#### Instructions for the task:
Print exactly what the entries say, line by line, from the first line down to the one with "# Project Overview", inclusive.

#### Recorded data:
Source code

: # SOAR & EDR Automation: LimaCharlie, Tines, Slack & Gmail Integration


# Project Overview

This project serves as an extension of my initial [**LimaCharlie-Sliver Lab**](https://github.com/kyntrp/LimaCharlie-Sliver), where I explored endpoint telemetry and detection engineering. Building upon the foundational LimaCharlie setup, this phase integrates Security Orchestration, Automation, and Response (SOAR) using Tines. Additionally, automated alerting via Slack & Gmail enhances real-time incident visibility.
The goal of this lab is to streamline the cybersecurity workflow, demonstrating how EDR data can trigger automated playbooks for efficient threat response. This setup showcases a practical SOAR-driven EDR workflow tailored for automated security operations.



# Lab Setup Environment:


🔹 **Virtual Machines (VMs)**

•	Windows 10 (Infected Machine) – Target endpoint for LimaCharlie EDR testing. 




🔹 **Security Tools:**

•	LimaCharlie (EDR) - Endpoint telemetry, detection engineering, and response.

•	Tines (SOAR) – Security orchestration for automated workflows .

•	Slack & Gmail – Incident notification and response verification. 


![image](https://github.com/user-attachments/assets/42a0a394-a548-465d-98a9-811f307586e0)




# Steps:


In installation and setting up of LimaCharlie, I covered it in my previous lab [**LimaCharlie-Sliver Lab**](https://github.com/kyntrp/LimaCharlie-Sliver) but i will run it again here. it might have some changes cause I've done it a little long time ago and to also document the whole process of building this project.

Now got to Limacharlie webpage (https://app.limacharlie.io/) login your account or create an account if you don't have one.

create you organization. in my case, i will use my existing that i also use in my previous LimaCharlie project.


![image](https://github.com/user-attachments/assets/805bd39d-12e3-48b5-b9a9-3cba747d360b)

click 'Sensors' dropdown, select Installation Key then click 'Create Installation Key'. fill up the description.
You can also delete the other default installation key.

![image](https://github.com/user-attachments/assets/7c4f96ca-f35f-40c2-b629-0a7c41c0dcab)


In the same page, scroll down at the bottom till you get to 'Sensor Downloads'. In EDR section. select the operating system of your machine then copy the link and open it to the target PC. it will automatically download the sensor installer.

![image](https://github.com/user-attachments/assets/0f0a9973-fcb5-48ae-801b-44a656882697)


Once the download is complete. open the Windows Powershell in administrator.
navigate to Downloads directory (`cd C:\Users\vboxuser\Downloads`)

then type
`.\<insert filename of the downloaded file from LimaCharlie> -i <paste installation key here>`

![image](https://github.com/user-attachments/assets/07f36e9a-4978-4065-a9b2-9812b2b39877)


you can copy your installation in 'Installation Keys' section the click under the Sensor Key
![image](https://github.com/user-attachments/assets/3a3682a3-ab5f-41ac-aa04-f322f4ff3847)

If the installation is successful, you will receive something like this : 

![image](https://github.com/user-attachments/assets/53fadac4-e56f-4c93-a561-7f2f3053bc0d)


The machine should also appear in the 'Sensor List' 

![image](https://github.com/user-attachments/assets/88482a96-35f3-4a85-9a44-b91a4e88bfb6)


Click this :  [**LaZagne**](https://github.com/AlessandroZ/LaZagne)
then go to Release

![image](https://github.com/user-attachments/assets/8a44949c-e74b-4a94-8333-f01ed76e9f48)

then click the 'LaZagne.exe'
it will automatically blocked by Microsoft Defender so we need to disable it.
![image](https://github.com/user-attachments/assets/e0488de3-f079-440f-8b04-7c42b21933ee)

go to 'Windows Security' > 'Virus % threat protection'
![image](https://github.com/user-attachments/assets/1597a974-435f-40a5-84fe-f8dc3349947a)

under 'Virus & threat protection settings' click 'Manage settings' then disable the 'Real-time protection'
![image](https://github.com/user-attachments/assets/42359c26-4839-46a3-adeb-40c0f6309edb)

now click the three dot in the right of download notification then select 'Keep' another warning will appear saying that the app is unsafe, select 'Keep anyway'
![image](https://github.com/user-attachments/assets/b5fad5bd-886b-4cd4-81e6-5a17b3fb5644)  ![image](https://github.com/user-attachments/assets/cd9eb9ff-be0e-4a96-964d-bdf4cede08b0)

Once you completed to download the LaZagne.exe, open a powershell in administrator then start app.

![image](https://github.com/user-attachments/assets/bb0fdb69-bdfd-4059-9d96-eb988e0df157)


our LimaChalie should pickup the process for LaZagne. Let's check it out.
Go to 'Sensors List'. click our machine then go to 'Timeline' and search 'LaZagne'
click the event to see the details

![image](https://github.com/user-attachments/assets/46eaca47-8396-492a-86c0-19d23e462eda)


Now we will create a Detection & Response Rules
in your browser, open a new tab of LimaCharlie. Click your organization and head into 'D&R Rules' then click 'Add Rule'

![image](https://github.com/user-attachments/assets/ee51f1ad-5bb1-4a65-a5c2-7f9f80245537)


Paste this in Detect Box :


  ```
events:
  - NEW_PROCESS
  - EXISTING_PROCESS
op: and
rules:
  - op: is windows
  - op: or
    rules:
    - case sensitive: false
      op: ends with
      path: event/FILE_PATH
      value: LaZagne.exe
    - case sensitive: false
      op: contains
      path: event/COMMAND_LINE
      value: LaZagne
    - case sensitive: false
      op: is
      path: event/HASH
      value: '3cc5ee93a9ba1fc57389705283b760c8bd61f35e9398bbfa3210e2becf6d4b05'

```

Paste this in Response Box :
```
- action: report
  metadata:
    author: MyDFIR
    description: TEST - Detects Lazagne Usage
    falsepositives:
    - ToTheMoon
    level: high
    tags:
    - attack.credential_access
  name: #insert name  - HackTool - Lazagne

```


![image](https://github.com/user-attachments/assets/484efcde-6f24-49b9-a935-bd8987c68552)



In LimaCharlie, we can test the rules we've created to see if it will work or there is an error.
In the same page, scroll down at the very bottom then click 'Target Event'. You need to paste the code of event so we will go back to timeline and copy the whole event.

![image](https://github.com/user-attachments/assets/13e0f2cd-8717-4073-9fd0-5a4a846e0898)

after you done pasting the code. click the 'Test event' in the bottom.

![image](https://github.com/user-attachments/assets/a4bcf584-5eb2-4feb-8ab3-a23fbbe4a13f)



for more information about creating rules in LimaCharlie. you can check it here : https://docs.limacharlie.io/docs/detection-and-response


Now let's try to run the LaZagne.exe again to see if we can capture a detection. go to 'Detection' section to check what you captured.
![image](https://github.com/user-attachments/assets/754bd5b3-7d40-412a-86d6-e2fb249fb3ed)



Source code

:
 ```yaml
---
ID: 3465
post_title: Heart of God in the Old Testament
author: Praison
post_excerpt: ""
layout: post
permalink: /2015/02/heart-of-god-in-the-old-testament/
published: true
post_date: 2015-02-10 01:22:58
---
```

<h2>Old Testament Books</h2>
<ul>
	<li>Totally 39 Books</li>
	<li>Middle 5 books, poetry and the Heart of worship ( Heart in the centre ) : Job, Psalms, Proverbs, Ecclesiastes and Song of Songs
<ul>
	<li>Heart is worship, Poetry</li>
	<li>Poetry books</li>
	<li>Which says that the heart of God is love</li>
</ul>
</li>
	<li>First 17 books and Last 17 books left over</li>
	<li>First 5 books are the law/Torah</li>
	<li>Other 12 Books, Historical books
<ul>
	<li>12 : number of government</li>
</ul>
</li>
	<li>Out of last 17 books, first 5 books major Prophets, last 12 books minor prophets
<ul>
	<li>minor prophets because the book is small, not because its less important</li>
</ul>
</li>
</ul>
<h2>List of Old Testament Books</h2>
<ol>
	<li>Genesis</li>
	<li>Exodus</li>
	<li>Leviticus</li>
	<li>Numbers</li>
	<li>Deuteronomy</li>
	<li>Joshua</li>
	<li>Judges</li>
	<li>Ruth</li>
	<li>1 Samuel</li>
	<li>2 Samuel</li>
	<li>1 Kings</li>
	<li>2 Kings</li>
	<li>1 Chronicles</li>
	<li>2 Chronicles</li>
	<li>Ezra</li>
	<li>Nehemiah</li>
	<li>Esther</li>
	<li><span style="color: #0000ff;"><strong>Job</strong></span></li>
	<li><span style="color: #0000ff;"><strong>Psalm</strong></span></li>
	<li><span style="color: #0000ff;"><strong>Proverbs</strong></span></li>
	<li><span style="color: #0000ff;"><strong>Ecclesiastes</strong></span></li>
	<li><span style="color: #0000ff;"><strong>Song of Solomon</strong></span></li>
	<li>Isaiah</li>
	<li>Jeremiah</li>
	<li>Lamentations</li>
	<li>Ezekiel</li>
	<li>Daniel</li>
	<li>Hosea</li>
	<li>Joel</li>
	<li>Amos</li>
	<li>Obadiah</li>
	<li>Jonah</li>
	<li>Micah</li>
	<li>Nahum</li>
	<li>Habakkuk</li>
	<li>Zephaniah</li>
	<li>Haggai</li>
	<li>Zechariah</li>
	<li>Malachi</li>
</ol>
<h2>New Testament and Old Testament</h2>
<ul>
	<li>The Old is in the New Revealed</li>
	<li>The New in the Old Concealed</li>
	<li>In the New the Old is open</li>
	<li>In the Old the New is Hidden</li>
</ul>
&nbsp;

#### Task answer:
Source code

: # SOAR & EDR Automation: LimaCharlie, Tines, Slack & Gmail Integration


# Project Overview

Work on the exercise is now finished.